To do:
Extract, exactly as written, the line that contains "wrist: (130, 453)" and all lines after it through the end of the records. Omit pictures.

Stored data entries:

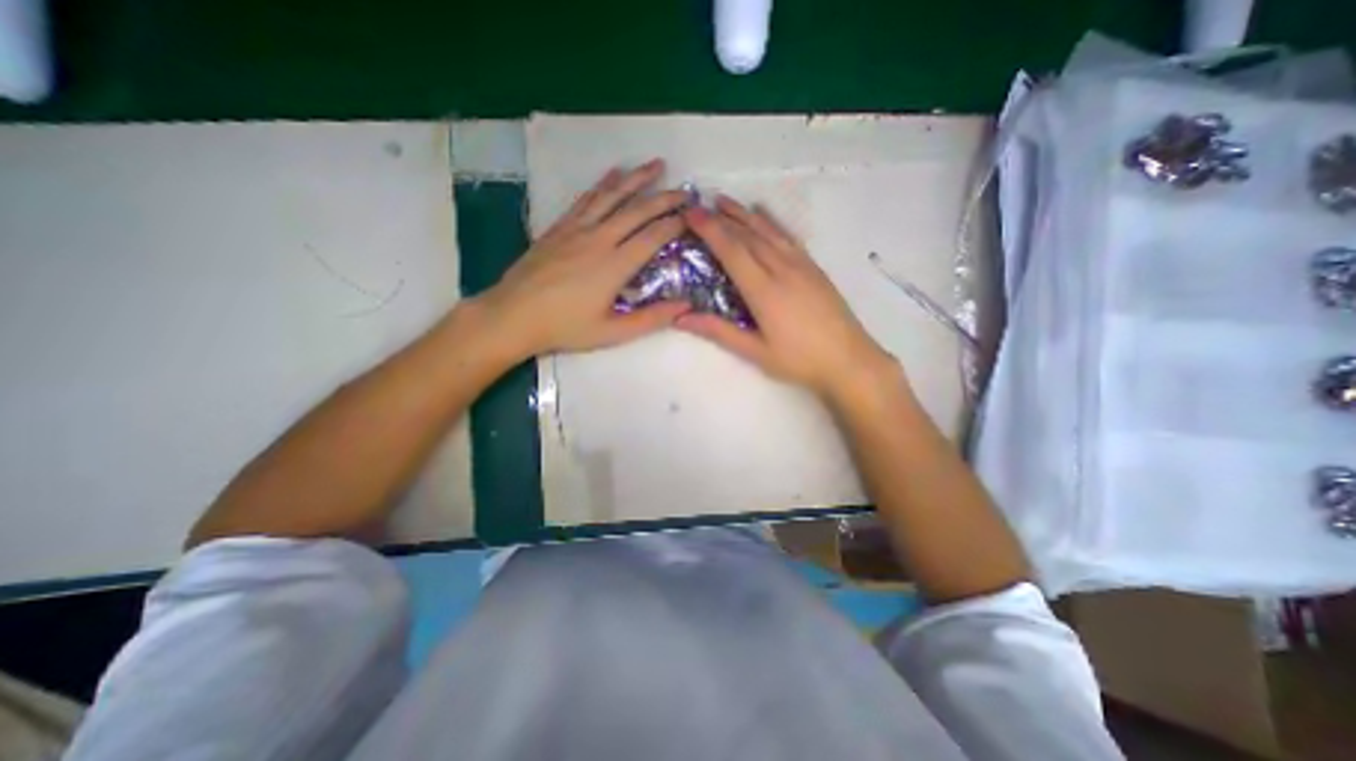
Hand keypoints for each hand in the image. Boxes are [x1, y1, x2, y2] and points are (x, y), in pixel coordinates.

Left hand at [473, 157, 689, 360]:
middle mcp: (599, 238)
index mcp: (615, 265)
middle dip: (665, 197)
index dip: (675, 224)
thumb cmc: (565, 327)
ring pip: (612, 195)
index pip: (653, 237)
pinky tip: (614, 174)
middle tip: (686, 189)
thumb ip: (651, 319)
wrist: (514, 315)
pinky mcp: (560, 226)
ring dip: (637, 178)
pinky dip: (603, 184)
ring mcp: (577, 228)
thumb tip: (686, 307)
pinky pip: (586, 198)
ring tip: (656, 165)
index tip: (693, 217)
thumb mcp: (612, 332)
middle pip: (637, 210)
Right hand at [678, 192, 896, 404]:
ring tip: (723, 201)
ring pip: (767, 231)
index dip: (710, 229)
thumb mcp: (755, 351)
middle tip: (699, 205)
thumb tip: (680, 318)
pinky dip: (770, 222)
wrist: (848, 359)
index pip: (732, 250)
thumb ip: (718, 331)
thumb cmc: (799, 360)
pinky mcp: (813, 267)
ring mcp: (801, 264)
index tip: (690, 213)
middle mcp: (781, 269)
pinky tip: (762, 214)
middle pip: (747, 235)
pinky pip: (787, 236)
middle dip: (721, 218)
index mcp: (763, 290)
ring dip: (743, 214)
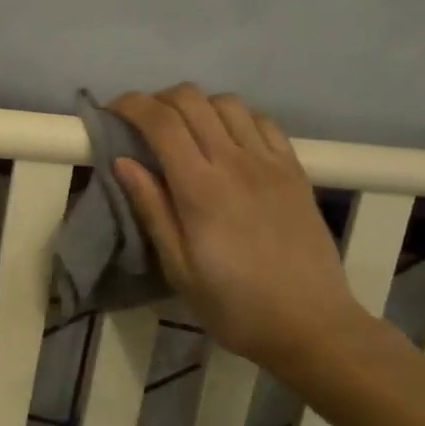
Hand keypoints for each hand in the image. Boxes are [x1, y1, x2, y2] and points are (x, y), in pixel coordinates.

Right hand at [110, 85, 369, 367]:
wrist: (312, 325)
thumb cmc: (235, 306)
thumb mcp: (179, 268)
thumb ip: (152, 209)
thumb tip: (122, 161)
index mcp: (201, 189)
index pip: (160, 121)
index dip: (131, 105)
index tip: (111, 111)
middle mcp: (235, 162)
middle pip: (191, 100)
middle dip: (158, 100)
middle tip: (142, 124)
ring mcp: (270, 162)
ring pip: (227, 103)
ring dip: (197, 106)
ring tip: (184, 130)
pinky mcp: (295, 169)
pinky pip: (262, 121)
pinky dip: (235, 117)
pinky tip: (227, 140)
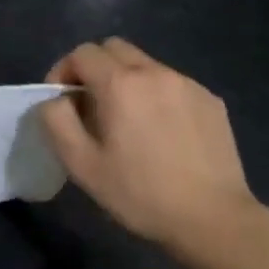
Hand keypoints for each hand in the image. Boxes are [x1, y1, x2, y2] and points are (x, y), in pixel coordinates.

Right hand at [41, 39, 264, 261]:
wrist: (213, 219)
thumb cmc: (141, 194)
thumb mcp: (82, 165)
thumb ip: (57, 121)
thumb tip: (55, 100)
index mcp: (121, 84)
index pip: (82, 53)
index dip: (63, 71)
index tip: (62, 102)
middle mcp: (155, 72)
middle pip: (114, 48)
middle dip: (94, 68)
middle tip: (91, 105)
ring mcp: (187, 84)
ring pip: (145, 64)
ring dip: (126, 81)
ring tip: (128, 121)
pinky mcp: (211, 100)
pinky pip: (172, 84)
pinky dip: (156, 95)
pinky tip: (162, 133)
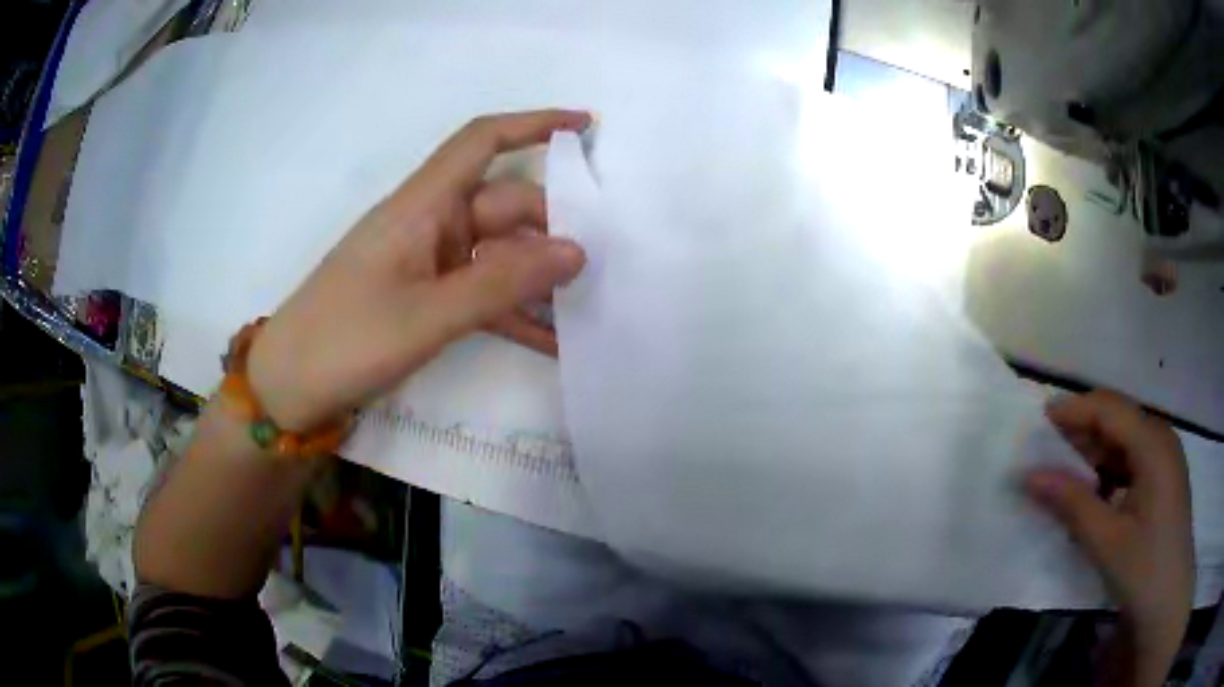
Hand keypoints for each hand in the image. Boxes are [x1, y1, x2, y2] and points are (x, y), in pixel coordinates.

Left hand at [247, 110, 590, 430]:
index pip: (481, 142)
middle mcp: (428, 225)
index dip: (533, 125)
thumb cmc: (345, 340)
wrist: (288, 389)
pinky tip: (551, 341)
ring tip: (590, 306)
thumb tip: (577, 252)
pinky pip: (480, 295)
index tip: (586, 126)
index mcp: (421, 206)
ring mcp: (426, 265)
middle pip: (502, 206)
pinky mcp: (423, 300)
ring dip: (537, 280)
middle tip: (606, 265)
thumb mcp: (427, 315)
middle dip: (552, 229)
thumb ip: (502, 284)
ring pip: (496, 255)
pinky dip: (512, 313)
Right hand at [1025, 390, 1193, 685]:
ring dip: (1095, 452)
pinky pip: (1133, 461)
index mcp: (1153, 445)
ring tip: (1065, 472)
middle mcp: (1161, 439)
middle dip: (1083, 430)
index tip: (1040, 419)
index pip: (1110, 410)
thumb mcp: (1106, 541)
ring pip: (1125, 440)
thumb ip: (1071, 504)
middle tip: (1047, 449)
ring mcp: (1165, 459)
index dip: (1075, 409)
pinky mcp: (1163, 479)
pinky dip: (1109, 470)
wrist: (1168, 599)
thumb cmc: (1144, 569)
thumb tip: (1030, 476)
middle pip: (1119, 420)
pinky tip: (1095, 492)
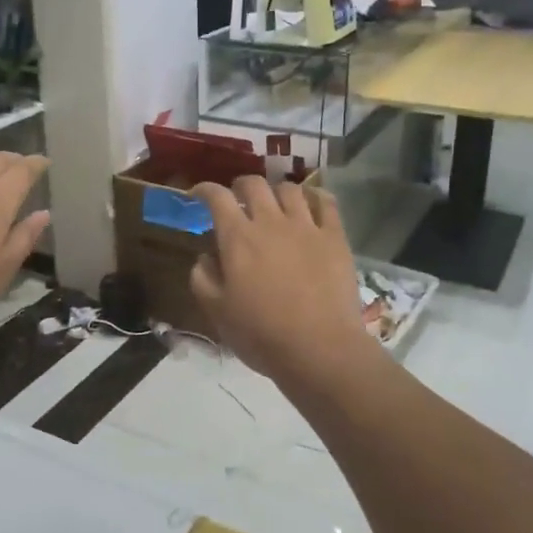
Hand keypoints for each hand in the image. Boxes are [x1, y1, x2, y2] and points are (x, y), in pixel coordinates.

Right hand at [190, 178, 367, 382]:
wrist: (319, 348)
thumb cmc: (262, 334)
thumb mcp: (217, 312)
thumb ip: (203, 279)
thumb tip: (205, 257)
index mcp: (238, 238)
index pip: (217, 198)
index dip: (205, 190)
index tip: (198, 195)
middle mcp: (271, 222)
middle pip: (254, 185)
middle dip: (241, 186)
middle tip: (238, 199)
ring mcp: (306, 226)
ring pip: (289, 189)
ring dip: (276, 191)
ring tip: (275, 204)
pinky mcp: (335, 237)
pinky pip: (326, 203)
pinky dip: (315, 197)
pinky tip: (312, 203)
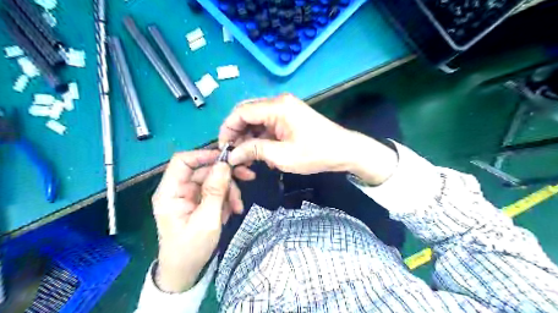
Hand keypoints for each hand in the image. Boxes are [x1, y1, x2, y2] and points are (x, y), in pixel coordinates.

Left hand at [152, 150, 256, 292]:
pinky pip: (216, 191)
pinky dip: (227, 198)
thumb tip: (223, 164)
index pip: (182, 161)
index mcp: (170, 192)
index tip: (227, 159)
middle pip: (204, 170)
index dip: (204, 155)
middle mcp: (179, 190)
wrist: (186, 272)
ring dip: (230, 190)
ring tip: (238, 206)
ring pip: (214, 180)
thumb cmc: (191, 249)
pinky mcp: (199, 202)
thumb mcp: (207, 220)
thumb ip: (215, 191)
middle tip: (248, 177)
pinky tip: (233, 210)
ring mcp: (190, 196)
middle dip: (226, 176)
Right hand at [218, 94, 396, 183]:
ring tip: (247, 158)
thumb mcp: (282, 156)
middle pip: (247, 114)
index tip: (223, 148)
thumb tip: (233, 155)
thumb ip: (254, 151)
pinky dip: (261, 138)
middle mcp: (279, 103)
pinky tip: (261, 153)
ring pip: (257, 121)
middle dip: (237, 134)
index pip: (241, 112)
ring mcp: (285, 109)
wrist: (344, 151)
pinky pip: (268, 125)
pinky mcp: (289, 118)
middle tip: (234, 154)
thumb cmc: (316, 153)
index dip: (228, 129)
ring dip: (249, 138)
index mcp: (277, 107)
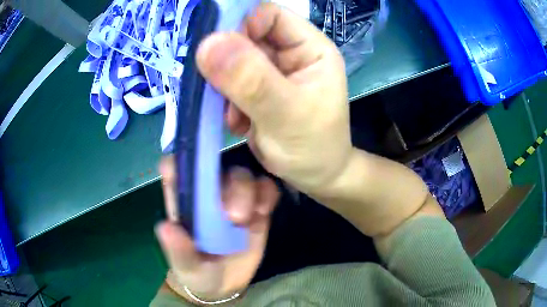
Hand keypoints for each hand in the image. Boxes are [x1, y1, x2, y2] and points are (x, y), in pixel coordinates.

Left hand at [156, 156, 279, 302]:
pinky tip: (262, 212)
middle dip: (223, 184)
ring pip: (241, 175)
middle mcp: (206, 193)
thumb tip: (166, 228)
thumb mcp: (186, 267)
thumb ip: (178, 251)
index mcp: (182, 201)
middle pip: (214, 167)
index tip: (189, 168)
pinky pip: (265, 189)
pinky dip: (266, 194)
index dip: (178, 162)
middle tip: (232, 216)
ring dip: (245, 190)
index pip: (174, 168)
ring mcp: (233, 197)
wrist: (225, 284)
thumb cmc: (197, 271)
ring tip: (245, 220)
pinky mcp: (255, 207)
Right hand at [197, 3, 350, 194]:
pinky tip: (237, 123)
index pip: (268, 15)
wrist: (316, 177)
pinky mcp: (256, 90)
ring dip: (224, 86)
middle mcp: (290, 52)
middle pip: (245, 36)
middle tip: (219, 89)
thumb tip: (209, 44)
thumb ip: (251, 80)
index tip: (216, 50)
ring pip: (232, 60)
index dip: (240, 24)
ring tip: (235, 114)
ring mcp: (271, 71)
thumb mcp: (286, 115)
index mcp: (310, 47)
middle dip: (228, 61)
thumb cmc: (314, 148)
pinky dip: (225, 101)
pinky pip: (228, 82)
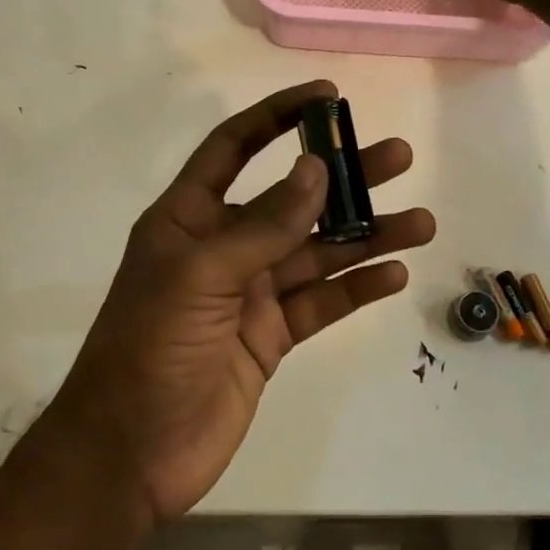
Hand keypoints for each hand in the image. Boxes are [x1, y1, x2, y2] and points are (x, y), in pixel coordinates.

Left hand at [47, 80, 435, 523]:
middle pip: (293, 199)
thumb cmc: (150, 349)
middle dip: (344, 178)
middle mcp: (223, 246)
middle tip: (399, 158)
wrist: (130, 453)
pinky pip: (321, 302)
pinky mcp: (271, 336)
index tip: (327, 96)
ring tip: (419, 223)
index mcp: (190, 217)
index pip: (235, 148)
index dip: (278, 116)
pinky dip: (356, 288)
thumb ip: (263, 225)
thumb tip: (317, 168)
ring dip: (366, 236)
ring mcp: (250, 293)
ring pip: (318, 253)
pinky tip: (393, 275)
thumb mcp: (202, 276)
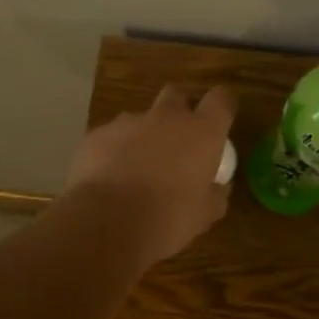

Output for this task:
wrist: (130, 453)
pinky pip: (321, 302)
pinky mcp: (271, 336)
index tip: (327, 96)
ring tip: (419, 223)
index mcp: (190, 217)
index pip: (235, 148)
index dip: (278, 116)
pinky dip: (356, 288)
thumb ip: (263, 225)
thumb tip: (317, 168)
ring dip: (366, 236)
ring mcp: (250, 293)
ring pip: (318, 253)
pinky tip: (393, 275)
thumb mcp: (202, 276)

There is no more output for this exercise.